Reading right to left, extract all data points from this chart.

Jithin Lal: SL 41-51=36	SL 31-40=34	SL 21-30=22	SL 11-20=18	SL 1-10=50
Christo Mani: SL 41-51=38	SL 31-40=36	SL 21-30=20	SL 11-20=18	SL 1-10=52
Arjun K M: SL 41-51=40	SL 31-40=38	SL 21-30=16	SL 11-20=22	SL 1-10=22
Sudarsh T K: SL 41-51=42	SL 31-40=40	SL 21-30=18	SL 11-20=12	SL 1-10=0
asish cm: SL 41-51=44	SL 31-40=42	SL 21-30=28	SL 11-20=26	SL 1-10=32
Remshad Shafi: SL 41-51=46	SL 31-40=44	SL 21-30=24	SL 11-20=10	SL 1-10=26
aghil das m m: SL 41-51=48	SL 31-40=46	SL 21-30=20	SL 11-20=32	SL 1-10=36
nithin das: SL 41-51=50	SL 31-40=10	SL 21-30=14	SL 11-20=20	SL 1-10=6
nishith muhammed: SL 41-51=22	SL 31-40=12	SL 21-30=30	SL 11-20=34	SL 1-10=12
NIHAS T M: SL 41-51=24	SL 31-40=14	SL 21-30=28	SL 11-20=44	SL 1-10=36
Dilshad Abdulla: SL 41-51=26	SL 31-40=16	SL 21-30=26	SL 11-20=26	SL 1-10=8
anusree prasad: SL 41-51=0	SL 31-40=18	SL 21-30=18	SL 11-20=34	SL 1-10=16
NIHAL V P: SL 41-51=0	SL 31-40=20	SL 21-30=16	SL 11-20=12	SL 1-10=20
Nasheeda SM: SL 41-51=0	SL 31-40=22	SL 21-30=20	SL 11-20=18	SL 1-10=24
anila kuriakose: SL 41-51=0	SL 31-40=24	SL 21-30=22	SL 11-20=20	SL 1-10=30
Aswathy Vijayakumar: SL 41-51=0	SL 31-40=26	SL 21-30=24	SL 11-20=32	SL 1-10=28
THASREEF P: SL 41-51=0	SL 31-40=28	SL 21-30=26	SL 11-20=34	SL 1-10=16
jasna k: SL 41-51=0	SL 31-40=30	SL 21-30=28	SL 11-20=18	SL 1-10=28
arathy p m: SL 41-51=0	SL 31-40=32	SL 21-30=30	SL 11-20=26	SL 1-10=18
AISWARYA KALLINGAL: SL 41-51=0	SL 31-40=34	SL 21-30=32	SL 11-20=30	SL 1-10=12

--

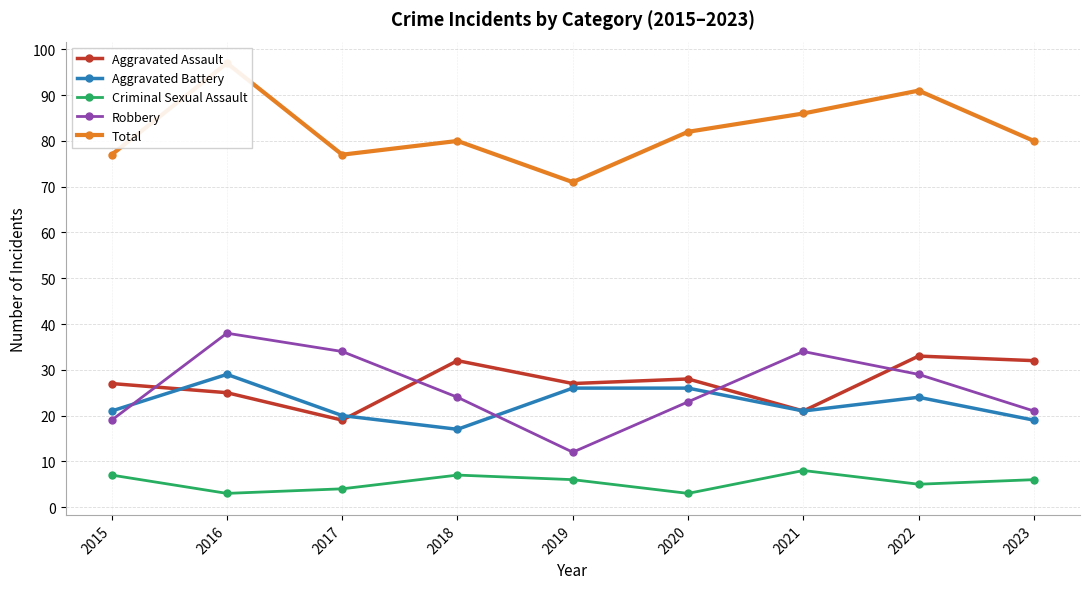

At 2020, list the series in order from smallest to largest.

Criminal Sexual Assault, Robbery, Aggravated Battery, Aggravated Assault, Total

» INSTRUCTION:
Return every line of the rows above that contains the string "from". Case counts, so match only that exact capitalization.

» TASK SOLUTION:
Reading right to left, extract all data points from this chart.
At 2020, list the series in order from smallest to largest.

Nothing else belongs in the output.